• Text excerpt:
++++++++++
Peter Kent Actor Director StuntmanPeter Kent is quite simply a legend… he was the T-800 in the first two Terminator movies and T2:3D (The Ride) he did scenes that were deemed too dangerous for Arnold Schwarzenegger. He was Arnold’s stunt double on 14 Schwarzenegger movies spanning over 13 years. Total Recall, Twins, Predator, Commando… he did them all.

After a chat with Peter we headed straight into a bunch of questions and we had them answered immediately!

What was your very first stunt job and what got you interested in the industry?

I’ve always been interested in the theater and film ever since I was a little kid watching my black-and-white TV with my mom and dad. I distinctly remember the film “The Blob” scaring the shit out of me! I did theater in school and then regional theater just before I left for Los Angeles in 1983, so I was pretty much set up and ready for it, I just didn’t have any connections when I got to LA and didn’t know anyone there. My first time in Terminator was going backwards through the Tech Noir nightclub window and it was pretty scary because I had no real idea what I was doing. I was just bluffing it. The stunt coordinator Frank Orsatti found me out that night and helped me out to make sure I didn’t get killed. I’m grateful to him and Bobby Yerkes (famous circus trainer) who took me under their wings and helped give me the career that I’ve had. Especially Bob, who went out of his way to train a lot of young stunt guys at his ranch in the San Fernando Valley. My good stunt-buddy Max Daniels can attest to that one as well. Bob was a very generous guy and trained all the actors there for the old series “Circus of the Stars” where actors would perform like circus folk.
++++++++++
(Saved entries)
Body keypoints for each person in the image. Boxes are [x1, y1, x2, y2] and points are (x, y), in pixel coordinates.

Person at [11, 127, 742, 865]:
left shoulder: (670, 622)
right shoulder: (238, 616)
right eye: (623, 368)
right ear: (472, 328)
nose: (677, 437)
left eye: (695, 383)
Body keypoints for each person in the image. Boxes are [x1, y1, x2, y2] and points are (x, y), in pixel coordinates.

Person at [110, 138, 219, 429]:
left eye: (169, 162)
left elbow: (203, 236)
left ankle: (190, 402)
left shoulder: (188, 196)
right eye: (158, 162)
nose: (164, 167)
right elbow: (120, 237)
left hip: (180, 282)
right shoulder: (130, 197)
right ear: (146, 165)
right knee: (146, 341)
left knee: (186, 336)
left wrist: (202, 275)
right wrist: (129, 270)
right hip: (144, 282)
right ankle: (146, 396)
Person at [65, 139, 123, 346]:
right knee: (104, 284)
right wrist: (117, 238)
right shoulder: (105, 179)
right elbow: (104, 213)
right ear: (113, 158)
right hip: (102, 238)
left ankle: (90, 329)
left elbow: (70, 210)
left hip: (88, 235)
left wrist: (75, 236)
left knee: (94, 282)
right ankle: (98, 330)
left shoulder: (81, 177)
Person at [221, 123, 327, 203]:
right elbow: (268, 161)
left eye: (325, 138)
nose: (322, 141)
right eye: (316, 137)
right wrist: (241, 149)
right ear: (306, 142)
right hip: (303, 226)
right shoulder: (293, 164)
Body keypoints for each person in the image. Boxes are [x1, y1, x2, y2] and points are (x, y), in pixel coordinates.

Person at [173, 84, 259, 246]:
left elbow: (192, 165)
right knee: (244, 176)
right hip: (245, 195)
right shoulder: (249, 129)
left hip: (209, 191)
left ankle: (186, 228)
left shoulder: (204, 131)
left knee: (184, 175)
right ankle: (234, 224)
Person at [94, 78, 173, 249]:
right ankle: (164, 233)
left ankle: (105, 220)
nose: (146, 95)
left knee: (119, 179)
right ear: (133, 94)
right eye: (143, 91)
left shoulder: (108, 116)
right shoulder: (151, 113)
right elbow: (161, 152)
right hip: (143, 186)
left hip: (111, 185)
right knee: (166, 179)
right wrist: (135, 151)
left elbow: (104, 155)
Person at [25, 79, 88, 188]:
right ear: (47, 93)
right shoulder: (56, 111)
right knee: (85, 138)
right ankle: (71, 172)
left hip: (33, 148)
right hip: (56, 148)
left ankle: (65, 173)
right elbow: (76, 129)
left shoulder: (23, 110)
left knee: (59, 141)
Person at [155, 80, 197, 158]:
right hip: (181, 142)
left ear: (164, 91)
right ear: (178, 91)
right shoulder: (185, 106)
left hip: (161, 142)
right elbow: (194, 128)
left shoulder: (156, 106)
++++++++++
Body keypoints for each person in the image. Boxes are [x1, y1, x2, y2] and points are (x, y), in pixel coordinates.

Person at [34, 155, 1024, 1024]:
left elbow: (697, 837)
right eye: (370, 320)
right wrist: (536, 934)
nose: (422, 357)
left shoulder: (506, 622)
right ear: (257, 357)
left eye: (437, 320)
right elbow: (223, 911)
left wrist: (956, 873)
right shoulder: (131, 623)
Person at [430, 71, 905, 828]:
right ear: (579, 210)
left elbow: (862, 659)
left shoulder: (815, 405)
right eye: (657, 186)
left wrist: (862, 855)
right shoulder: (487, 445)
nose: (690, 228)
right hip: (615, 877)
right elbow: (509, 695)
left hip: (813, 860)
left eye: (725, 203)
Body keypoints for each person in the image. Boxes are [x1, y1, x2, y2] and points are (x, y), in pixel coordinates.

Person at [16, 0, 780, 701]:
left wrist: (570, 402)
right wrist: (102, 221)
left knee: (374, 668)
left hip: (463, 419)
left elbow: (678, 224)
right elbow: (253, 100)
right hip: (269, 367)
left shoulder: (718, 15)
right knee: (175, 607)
++++++++++
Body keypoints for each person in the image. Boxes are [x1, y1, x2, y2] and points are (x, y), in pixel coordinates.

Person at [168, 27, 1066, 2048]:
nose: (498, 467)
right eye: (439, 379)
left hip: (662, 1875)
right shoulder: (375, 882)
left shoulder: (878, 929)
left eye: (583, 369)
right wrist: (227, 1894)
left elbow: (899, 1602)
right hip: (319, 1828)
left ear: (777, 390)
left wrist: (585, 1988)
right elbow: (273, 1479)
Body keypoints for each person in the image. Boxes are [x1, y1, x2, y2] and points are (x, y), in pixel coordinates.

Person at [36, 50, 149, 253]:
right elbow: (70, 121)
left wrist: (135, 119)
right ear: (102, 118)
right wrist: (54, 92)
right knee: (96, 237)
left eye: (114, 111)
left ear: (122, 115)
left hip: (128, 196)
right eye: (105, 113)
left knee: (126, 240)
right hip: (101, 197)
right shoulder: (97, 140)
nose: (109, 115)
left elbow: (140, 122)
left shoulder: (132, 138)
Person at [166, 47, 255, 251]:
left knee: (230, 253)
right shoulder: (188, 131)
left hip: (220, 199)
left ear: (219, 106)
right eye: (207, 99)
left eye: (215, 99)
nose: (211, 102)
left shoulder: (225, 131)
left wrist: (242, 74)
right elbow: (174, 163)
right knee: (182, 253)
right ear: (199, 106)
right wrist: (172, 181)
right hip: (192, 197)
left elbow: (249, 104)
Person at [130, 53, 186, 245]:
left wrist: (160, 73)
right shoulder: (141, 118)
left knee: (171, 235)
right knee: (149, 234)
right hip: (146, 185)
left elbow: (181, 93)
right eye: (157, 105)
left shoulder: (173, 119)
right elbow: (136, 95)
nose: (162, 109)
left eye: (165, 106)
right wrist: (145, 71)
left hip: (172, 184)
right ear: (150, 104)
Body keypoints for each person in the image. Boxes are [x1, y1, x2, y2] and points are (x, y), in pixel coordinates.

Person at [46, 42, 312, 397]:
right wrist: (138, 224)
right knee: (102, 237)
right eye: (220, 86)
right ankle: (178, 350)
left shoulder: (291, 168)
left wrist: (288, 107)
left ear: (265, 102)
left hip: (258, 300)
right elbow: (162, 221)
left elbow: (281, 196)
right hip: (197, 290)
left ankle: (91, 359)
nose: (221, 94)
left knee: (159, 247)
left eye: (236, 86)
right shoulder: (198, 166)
++++++++++
• Exercise instructions:
[1] Can you reproduce the Peter Kent interview word for word, everything from "After a chat" down to "in the industry?"?
[2] Would you carry the Peter Kent interview forward, picking up after its final sentence?

• Results in order:
[1]
After a chat with Peter we headed straight into a bunch of questions and we had them answered immediately!

What was your very first stunt job and what got you interested in the industry?

[2]
We briefly spoke to the Extras Casting Coordinator of The Terminator (Greg Robbins) about you being hired for The Terminator (1984) how did you meet Greg and how did you secure your role as the T-800?

When I was living in the YMCA Los Angeles (when I first got there) I used to call all the casting agencies every morning with a pocketful of change from a payphone. The people at the casting agency told me that there was a job available for a stand-in and I went over to the Terminator office. James Cameron took one look at me and basically hired me on the spot. He then asked if I had any stunt experience and I thought if I don’t say yes to this I may not get the stand in job; so I just agreed and basically winged it. Not the recommended method for entering the business for sure. That would never work on anyone ever again. Pure luck. Greg Robbins and I are still very good friends. We have written, directed and co-produced several films together and are also in the process of a new project, as well as some other things we can’t let out of the bag just yet.

Were you hired before the delay due to Arnold being contracted into the Conan sequel; If so did you use the wait for preparation for the role. How did you use the time?

I had never met Arnold and I didn’t even realize he was being cast in the role, until I met James Cameron at the ABC TV center in Hollywood that fateful day. I had no idea what I was working on before that so I had no way to prepare for the role. Really I just went out on the first day of shooting and walked up on the set and there I was- my first film! Although I had worked as an extra on a few other pictures like “Kentucky Fried Movie”. I was pretty young and impressionable.

For those fans that couldn’t tell the difference between you and The Austrian Oak- can you tell them all the scenes you appeared/performed in for The Terminator (1984) and for Terminator 2: Judgment Day (1991)?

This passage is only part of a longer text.